Urs Fischer: I once spent two weeks in a children’s hospital when my daughter was in intensive care, I was next to her bed the entire time. And I saw these other families – some of them lived there for months. They’d give up their jobs, they’d give up everything to be with their children. Also, both of my parents are doctors and I grew up in hospitals, so I was always very aware of the sense of pain. I believe that what you see can cheer you up, which is the whole concept of RxArt. Being in a hospital is brutal, both on the kid and the parents.

JK: Art can make something a little more pleasant and soothing, putting children in a healthy state of mind. They’re in very vulnerable moments. Art can be reassuring, giving them a sense of future and optimism.

DEBL: Talk to me about your concepts in the hospital.

JK: A lot of my images have a childlike quality to them, or at least people say that. I looked into different images from my past to see if any where appropriate. This just seemed like a wonderful opportunity to do something for when children are in a very stressful time, to create an environment that’s a little more cheerful. I’m aware that the environments in facilities can really affect how things feel as they’re taking place. I’ve been to children’s hospitals and seen murals, and you get the sense that they’re not such daunting places when there’s more color. It helps to create a sense of community, the feeling that you’re not going through this alone.

DC: I’d been making abstract paintings for a few years using photographs I’d taken of falling confetti. I hadn’t managed to satisfy my ambitions with the concept by simply making those paintings. When Diane approached me I knew immediately how perfect an immersive environment related to the confetti imagery would be. At its most basic, the series and its translation in the hospital is very bright and celebratory. But I’ve also always been attached to something more serious and melancholy in this body of work, which is important both to my own and I think RxArt’s intentions. My goal was not just to create a playful environment but to bring a real art experience into the children’s lives. The work was to allow for a multifaceted experience, which I think it does.

UF: There were various options.

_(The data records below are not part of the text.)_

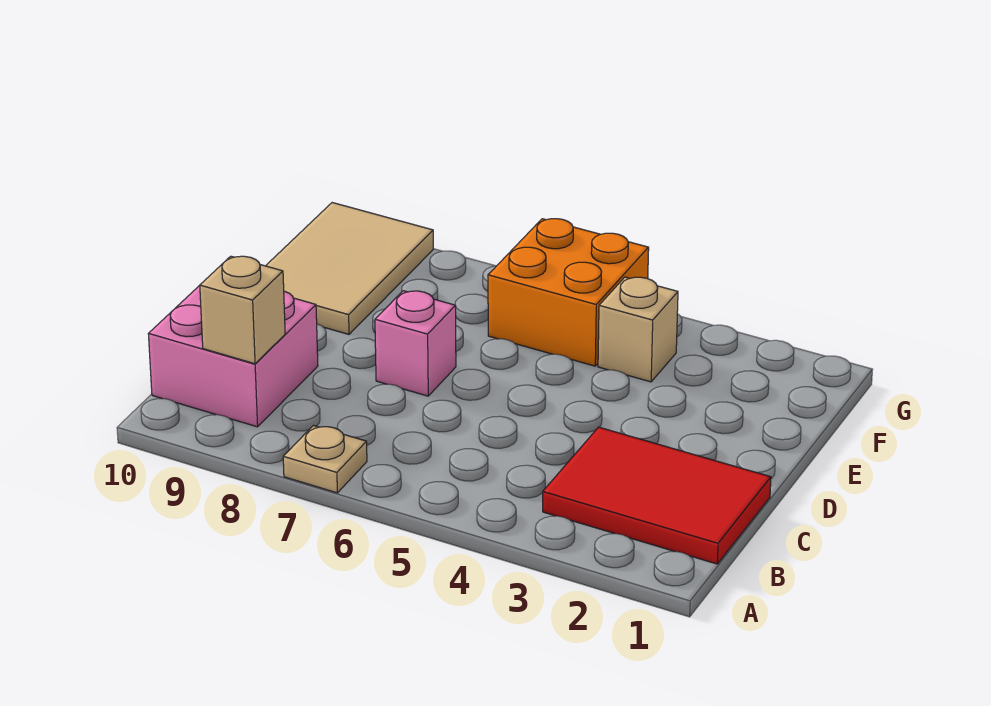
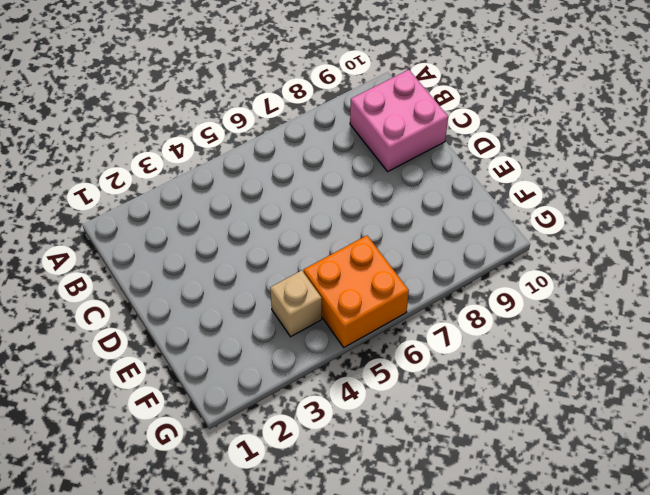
none -> tan 1x1 plate [283,426,367,493]
none -> red 2x3 tile [543,427,771,564]

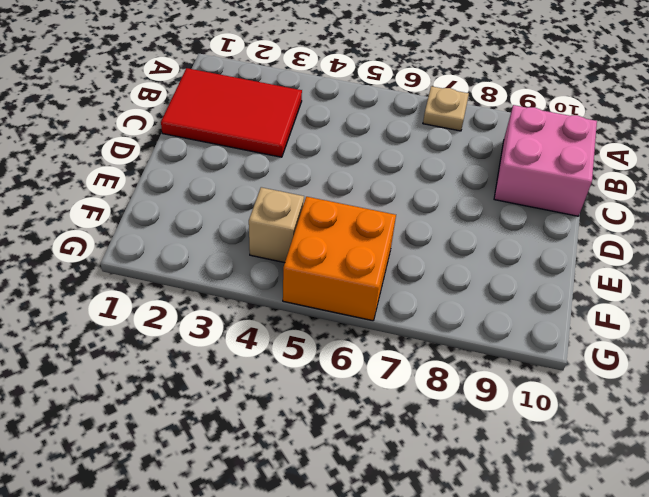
none -> pink 1x1 brick [375,291,456,396]
none -> tan 2x3 tile [266,203,433,334]

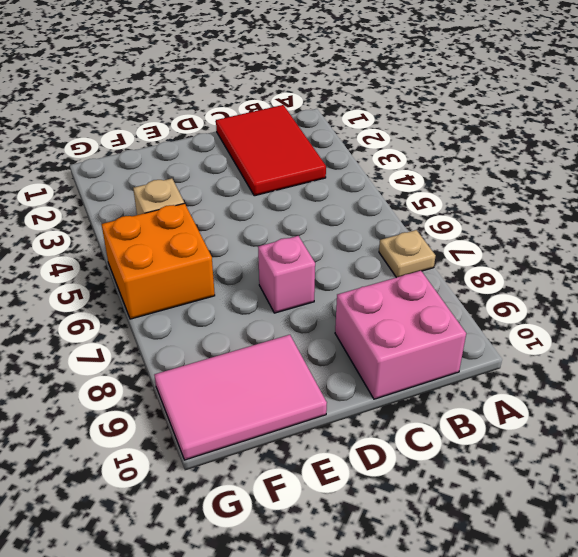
pink 2x3 tile [154,335,327,460] -> tan 2x3 tile [266,203,433,334]
none -> tan 1x1 brick [200,256,285,364]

I thought if you had a lot to look at, rather than one thing, that would be good if you were lying in bed. My childhood dentist had this weird poster right by the dentist chair – it was nice to have something to look at. The elephants came in because for an RxArt fundraiser two years ago I made elephants for the invitation and the decoration. You want the children to have as much to look at as possible – something cheerful when the walls behind their beds are full of machines.

DEBL: Diane, is there a specific concept that you look for in these collaborations? Or do the artists have free reign?

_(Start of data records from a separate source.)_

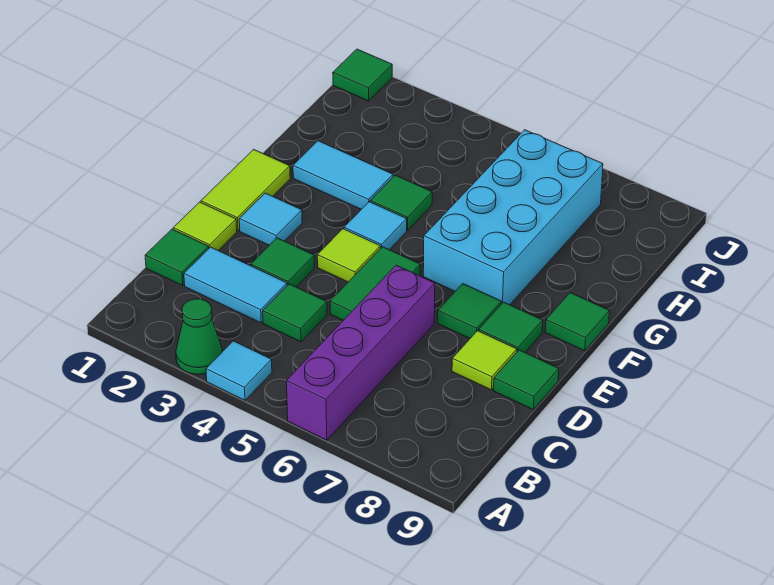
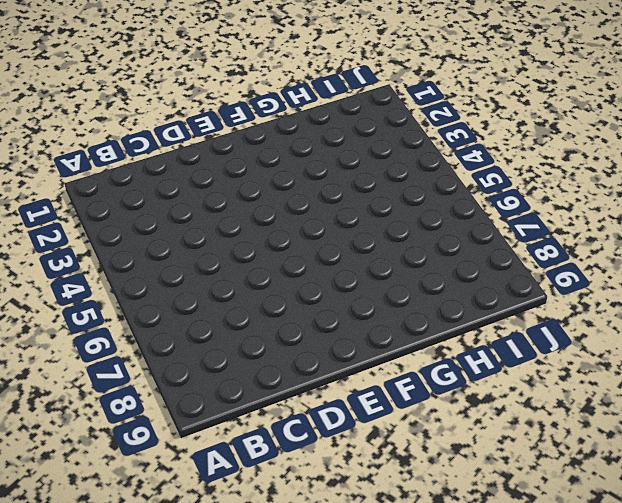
none -> green 1x1 cone [176,299,222,375]
none -> cyan 1x1 tile [206,341,272,400]
none -> purple 1x4 brick [287,265,435,440]

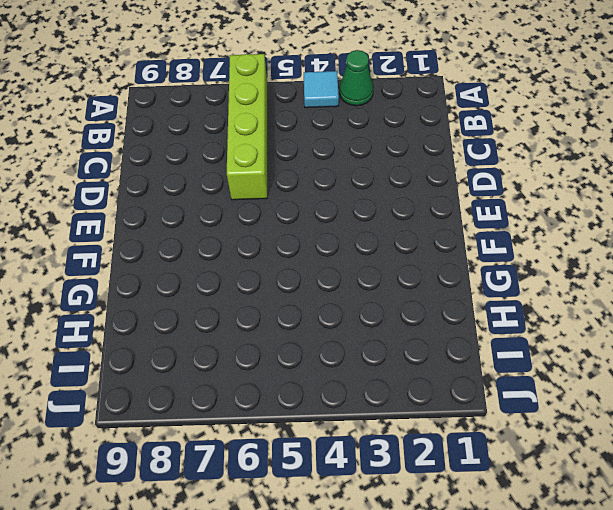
lime 1x4 brick [227,54,267,200] -> purple 1x4 brick [287,265,435,440]
none -> green 1x1 tile [145,229,209,286]
none -> cyan 1x2 tile [184,247,287,323]
none -> green 1x1 tile [263,284,327,342]

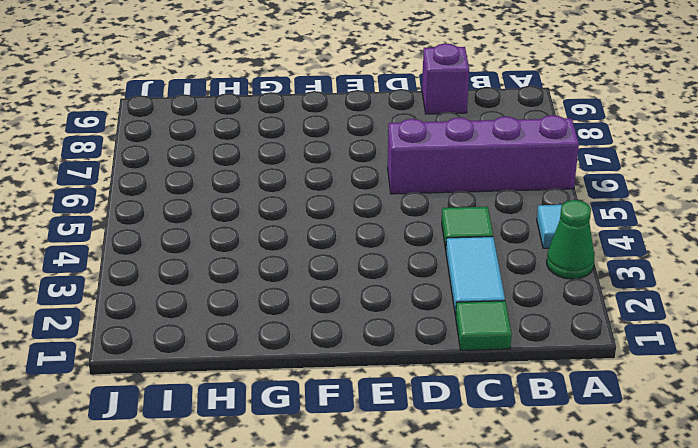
purple 1x1 brick [422,43,469,114] -> none
none -> lime 1x1 tile [173,202,237,250]
none -> green 1x1 tile [251,238,314,287]
none -> green 1x2 tile [330,247,420,320]

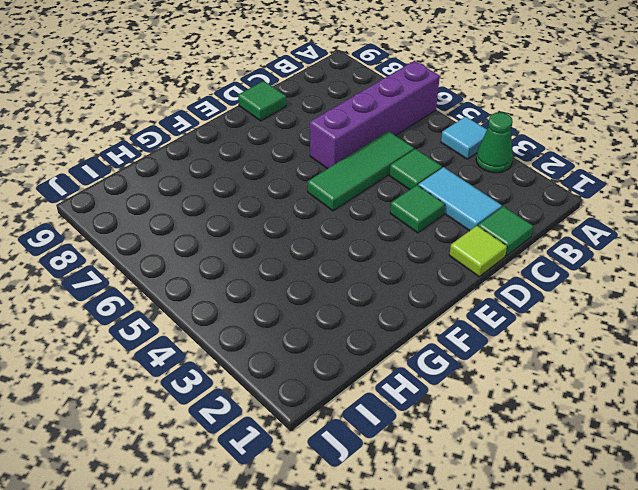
green 1x3 tile [308,131,414,211] -> green 1x2 tile [330,247,420,320]
none -> lime 1x1 tile [452,331,517,390]
none -> lime 1x2 tile [201,149,290,231]
none -> cyan 1x1 tile [239,193,302,245]

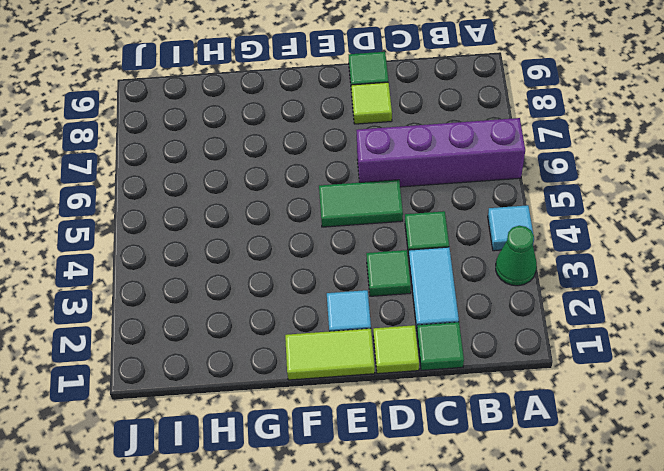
none -> lime 1x1 tile [317,229,380,282]
none -> green 1x1 tile [438,284,501,338]
none -> green 1x1 tile [479,302,543,352]

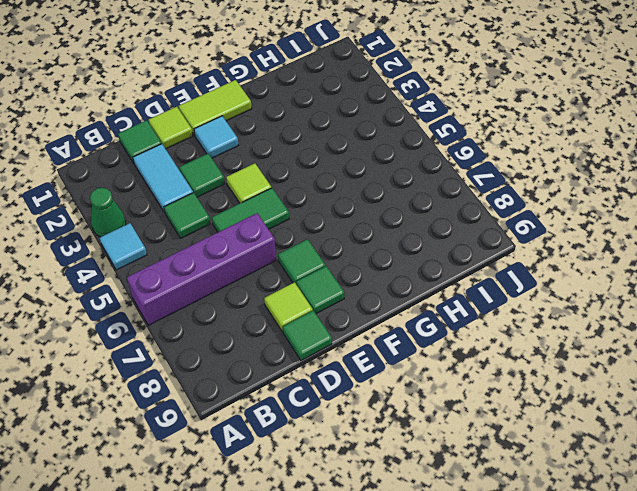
none -> cyan 1x1 tile [344,202,407,250]
none -> cyan 2x4 brick [423,130,603,305]
none -> green 1x1 tile [545,293,610,351]

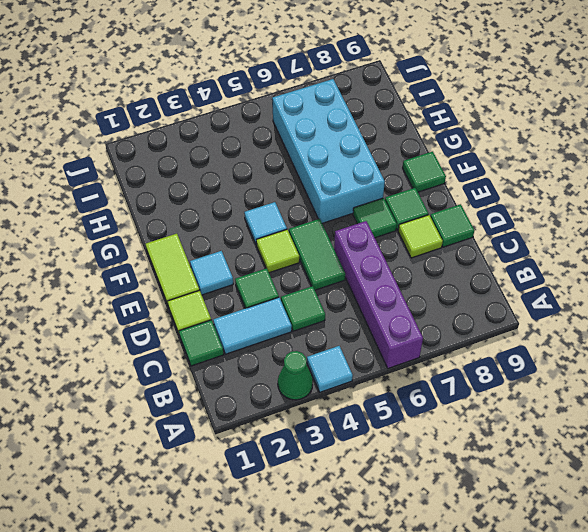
none -> cyan 1x2 tile [293,141,393,209]
none -> green 1x1 tile [370,175,432,230]
none -> green 1x1 tile [333,49,392,101]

DIBR: We don’t charge the hospitals. We raise money to pay for every installation, including all fabrication, installation, and travel costs. We try to select artists who are appropriate for the demographic and geographic patient population, as well as for the particular unit in which they’ll be working. We don’t tell artists what to do, but they all understand that they’re working to make a pediatric hospital environment a more inspiring place. We do ask them to submit preliminary drawings, which we in turn submit to the hospital for approval. The staff of the hospital will be living with the work and they have to be happy too.

DEBL: Did you see any of the kids when they were in there? How was that?

DC: I was there for a music class one day. It was pretty amazing to see that happen in that environment. There was a lot of joy in the room – totally uninhibited dancing, singing and instrument playing, the ideal activities to happen within my project.

DEBL: There’s nothing more bittersweet than doing something for children. How did you feel when this project is completed?

DC: Diane and I had worked on this project for five years. There were many times when I felt it was slipping away, and was too ambitious for the hospital context. She and I were both committed to it, and to finally realize it was one of the most satisfying moments of my career. It’s a permanent installation in an environment the children visit daily. It doesn’t feel “complete” to me – it feels like it’s just the beginning.